SARA YANAROCAK’IN YENİ KİTABI TORUNUMA MEKTUPLAR
top of page

SARA YANAROCAK’IN YENİ KİTABI TORUNUMA MEKTUPLAR



Sara Yanarocak ile otuz yılı aşkın bir Şalom dostluğumuz var. Sara, 1955 yılında İstanbul’da Kadıköy’de doğdu. Tarihte iz bırakan Yahudi kadınların anlatıldığı “Biz Kadınlar” (Gözlem, 1998), Tevrat ve Kabala’daki öyküler üzerine yazdığı “Yakarılar, İlahiler ve Öyküleri” (Gözlem, 2001) kitaplarını yayınladı, “Yahudilikte Kavram ve Değerler” (Gözlem, 1994) ve “Şalom’un 60 Yılı” (Gözlem, 2007) kitaplarının eş yazarıdır. Yazılarına Şalom gazetesi, sarayanarocak.com web sitesinde ve İYT internet sitesinde devam ediyor.

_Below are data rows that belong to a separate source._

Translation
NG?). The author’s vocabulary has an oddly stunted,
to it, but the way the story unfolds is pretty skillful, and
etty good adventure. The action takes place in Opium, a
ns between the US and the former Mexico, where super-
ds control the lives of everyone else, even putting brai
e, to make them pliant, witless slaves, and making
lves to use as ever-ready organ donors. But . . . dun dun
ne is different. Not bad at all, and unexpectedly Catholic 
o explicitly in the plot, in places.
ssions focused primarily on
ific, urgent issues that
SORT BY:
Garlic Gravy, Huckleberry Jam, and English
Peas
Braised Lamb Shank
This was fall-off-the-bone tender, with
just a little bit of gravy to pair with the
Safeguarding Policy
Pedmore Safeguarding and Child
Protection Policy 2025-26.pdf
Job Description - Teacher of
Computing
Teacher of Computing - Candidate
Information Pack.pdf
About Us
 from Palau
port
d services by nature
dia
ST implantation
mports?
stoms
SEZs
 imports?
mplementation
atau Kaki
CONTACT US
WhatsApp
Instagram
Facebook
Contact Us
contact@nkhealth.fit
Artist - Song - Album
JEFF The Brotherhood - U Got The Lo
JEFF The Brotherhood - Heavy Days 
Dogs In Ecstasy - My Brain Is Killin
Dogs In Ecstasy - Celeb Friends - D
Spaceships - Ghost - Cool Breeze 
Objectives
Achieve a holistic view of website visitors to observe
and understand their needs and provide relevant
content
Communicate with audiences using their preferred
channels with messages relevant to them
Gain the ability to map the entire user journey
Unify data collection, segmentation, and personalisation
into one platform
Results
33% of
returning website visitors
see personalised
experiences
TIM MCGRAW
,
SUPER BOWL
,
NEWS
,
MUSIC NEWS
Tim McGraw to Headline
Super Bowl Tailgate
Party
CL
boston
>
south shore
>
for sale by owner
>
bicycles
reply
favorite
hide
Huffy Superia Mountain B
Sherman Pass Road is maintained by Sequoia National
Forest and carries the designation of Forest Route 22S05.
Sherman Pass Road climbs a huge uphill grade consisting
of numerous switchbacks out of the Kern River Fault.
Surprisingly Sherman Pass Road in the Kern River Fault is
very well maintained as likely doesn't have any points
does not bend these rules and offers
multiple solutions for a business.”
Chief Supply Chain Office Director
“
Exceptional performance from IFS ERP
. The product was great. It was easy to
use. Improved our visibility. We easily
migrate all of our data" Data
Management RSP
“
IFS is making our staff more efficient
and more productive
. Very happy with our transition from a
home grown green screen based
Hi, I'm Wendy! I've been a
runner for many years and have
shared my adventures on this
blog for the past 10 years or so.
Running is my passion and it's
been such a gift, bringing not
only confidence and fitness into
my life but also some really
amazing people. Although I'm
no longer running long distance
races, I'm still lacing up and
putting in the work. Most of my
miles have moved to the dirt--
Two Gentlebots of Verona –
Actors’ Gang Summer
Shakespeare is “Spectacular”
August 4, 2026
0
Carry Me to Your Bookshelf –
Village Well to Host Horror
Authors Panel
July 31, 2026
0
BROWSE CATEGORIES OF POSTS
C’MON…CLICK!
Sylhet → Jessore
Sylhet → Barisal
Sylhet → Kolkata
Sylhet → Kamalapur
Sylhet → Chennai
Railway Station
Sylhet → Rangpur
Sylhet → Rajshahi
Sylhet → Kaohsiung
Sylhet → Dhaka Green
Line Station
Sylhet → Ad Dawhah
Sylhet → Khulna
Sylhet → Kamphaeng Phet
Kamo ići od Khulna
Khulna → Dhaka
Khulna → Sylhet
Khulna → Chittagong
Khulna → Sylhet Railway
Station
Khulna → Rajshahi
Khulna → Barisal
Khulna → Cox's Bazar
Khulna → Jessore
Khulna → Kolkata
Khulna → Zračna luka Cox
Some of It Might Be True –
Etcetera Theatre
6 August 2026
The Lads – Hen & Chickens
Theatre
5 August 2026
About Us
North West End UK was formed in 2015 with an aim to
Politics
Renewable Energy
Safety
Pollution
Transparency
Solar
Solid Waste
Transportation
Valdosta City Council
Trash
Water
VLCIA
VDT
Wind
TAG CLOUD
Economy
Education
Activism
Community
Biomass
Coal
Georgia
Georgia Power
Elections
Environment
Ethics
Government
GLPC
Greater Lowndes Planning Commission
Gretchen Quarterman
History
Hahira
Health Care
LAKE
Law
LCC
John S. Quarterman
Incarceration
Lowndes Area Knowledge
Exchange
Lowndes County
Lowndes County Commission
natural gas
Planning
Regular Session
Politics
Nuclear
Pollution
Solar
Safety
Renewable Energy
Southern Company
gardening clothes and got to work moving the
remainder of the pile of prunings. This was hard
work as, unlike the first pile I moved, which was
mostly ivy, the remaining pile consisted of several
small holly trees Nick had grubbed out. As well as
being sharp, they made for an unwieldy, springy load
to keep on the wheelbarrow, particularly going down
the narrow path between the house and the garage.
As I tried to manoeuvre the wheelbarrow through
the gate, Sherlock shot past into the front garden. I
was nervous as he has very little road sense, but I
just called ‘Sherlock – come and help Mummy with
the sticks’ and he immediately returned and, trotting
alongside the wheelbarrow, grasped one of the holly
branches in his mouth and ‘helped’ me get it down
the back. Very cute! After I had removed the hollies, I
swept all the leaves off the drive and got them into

Sara Yanarocak son olarak da “Torunuma Mektuplar” kitabını yayınlandı. Yazarın yaşam felsefesini ve hayattaki duruşunu yansıtan eser Avlaremoz’un da ilk kitabı olma niteliğini taşıyor.




Sevgili Sara yeni dönem Şalom’un en eski yazarlarından birisin. Bu serüven nasıl başladı ve yaşamında sana nasıl yön verdi, seni nasıl etkiledi?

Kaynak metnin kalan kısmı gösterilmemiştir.